Seperti ganti baju sampai mandi, ia lakukan didalam kamar mandinya.Tak perlu membuang waktu yang lama, Maya timbul dari ujung pintu wcnya beberapa menit kemudian.Memakai pakaian tidur berwarna putih polos dengan celana yang senada dengan pakaian miliknya, Maya semakin menawan dengan rambut yang terurai.
Berjalan kecil menghampiri jendela, pandangan Maya terlampau lurus menghadap keatas.Menatap jauh kearah gumpalan awan yang sendu, Maya mulai bernostalgia dengan peristiwa yang baru saja ia lalui tadi siang.
Entahlah apa yang terjadi tapi Maya tak bisa berhenti memikirkan laki-laki itu.Ya kalian benar, Gempa.Satu-satunya laki-laki yang berhasil membuat Maya luluh dalam sekali pertemuan, sudah genap dia jatuh cinta pada pandangan pertama.

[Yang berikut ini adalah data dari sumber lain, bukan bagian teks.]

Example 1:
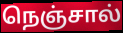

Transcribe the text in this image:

நெஞ்சால்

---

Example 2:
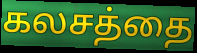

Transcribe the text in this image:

கலசத்தை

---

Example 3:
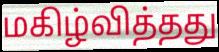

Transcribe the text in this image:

மகிழ்வித்தது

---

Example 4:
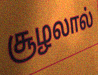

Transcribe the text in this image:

சூழலால்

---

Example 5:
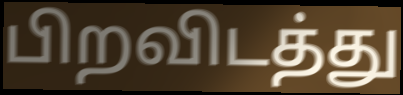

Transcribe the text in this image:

பிறவிடத்து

Gempa itu termasuk laki-laki yang disukai oleh Maya.Baik, ramah, santun, penolong, dan tampan.Kalau diibaratkan, Gempa itu adalah paket lengkap.Sempurna dan tidak ada kekurangannya.

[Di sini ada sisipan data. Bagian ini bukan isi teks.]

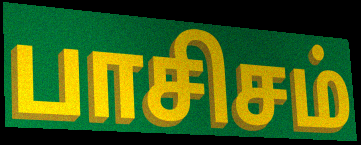
பாசிசம்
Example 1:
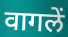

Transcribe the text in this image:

वागलें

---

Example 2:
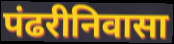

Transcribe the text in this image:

पंढरीनिवासा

Tapi...apakah Gempa juga merasakan hal yang sama pada Maya?
Oh ayolah, Maya tak ingin bertepuk sebelah tangan.Dia ingin Gempa juga jatuh hati pada dirinya namun kalau tidak bagaimana? Mengacak rambutnya sejenak, Maya berteriak frustasi pada dirinya sendiri.
"Akh! Taulah, kayaknya aku udah baper berat deh sama Gempa.Huuaaa Gempa, jadi orang jangan terlalu baik dong! Kan sekarang gue jadi baper, kalau udah baper gini salah siapa coba" Gumam Maya seorang diri, kembali menatap gumpalan awan yang menghitam.

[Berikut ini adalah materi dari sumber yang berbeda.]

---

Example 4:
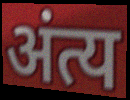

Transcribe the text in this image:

अंत्य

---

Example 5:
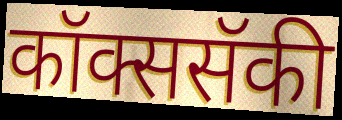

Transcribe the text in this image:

कॉक्ससॅकी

Membayangkan bagaimana reaksi Gempa yang menabraknya tadi pagi sampai tiba dimana dia mengantarkan Maya sampai didepan rumahnya, entah kenapa membuat Maya ingin bersorak bahagia pada alam semesta.
Tanpa disadari, kedua sudut bibir Maya tertarik samar.Menimbulkan sebuah senyuman tipis yang sangat sulit diartikan oleh kata-kata, itu membuat Maya terlihat semakin cantik dan manis.
Oh iya Maya teringat satu hal, ia memutar kepalanya.Berjalan menghampiri sebuah jaket yang tersampirkan diatas kasurnya, Maya menggapai jaket tersebut.Duduk diatas hamparan ranjangnya yang empuk, Maya memangku jaket milik Gempa.
"Ya ampun, melihat jaketnya saja sudah membuat jantungku lari marathon apalagi kalau besok aku harus berjumpa lagi dengannya!"